Decision Under Review

[7]               The Board found that the applicant’s claim was based on her membership in a particular social group, that group being women facing gender-related violence.  However, the Board found that, on the basis of the entirety of evidence before it, adequate state protection was available to the applicant if she were to return to Mexico today.

 

[8]               The Board accepted that the applicant was in an unfortunate situation and that she reported the threats from the police on two occasions.  The Board rejected the applicant’s explanation that she did not report the continued incidents to police because they did nothing in response to her first two complaints.  When the applicant made complaints, the Board found that the police reacted appropriately by issuing a summons.  The applicant’s failure to seek further help after 2006 was inconsistent with a subjective fear and the foreclosed the opportunity of the state to offer her protection.

 

[9]               After a review of the recourse available to women similarly situated in Mexico, the Board concluded that the applicant had failed to take reasonable steps to seek protection in Mexico and had not rebutted the presumption of state protection with clear and convincing evidence.

PROBLEMS TO WORK ON:
A: Please list each distinct verb that the decision excerpt on the Board's state-protection ruling uses directly after "the Board" to say what the Board did.
B: Write the next part of the decision excerpt on the Board's state-protection ruling, starting after its final sentence.

DATA FOR REVIEW:
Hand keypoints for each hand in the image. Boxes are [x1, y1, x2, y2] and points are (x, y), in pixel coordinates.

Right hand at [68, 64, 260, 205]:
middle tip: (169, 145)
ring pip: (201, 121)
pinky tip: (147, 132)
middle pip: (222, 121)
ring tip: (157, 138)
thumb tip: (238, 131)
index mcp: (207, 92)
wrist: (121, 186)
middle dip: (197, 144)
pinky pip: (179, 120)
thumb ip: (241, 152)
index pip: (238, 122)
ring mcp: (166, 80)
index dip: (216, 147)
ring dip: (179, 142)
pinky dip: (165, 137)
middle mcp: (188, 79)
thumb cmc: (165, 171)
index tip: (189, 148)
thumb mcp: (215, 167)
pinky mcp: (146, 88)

EXERCISE ANSWERS:
A: found, accepted, rejected, concluded

B:
Analysis

[10]           The core of the applicant’s argument is two fold; first that the Board erred in considering that the applicant could have gone to other organizations for assistance.  Counsel argues that these institutions are not “avenues of protection” and their existence does not stand as a surrogate for the police; Zepeda v Canada (Minister of Citizenship and Immigration) [2009] 1 FCR 237, 2008 FC 491.  The applicant also contends that the failure of the police to do anything beyond issuing summonses does not meet the standard of adequate state protection; Perez Mendoza v Canada (Citizenship and Immigration), 2010 FC 119.

 

[11]           In a democratic country, such as Mexico, there is a presumption that a state can protect its own citizens.  As such, the onus is on the applicant to rebut this presumption and prove through clear and convincing evidence the state’s inability to protect: Canada (Attorney General) v Ward [1993] 2 SCR 689 at para 50; Hinzman v Canada (Citizenship and Immigration), 2007 FCA 171, at para 43-44; Zepeda at para 17; Flores Carillo v Canada (Minister of Citizenship and Immigration) [2008] 4 F.C.R. 636, 2008 FCA 94, at paras 32-33.  There is a great deal of case law on the availability of state protection in Mexico, particularly for women experiencing domestic violence. 

 

[12]           The case law shows that an applicant must include proof that they have exhausted all recourse available, except in exceptional circumstances where it would be unreasonable for them to do so, such as when the persecutor is an agent of the state, because of police corruption: Rodriguez Capitaine v Canada (Citizenship and Immigration), 2008 FC 98 or where it would otherwise be futile.  Regardless of the weight of this case law with respect to state protection in Mexico, the Board nevertheless has a responsibility to assess the evidence before it, including evidence that may show that the state is unable to protect its citizens or that it was reasonable for a claimant to refuse to seek out state protection.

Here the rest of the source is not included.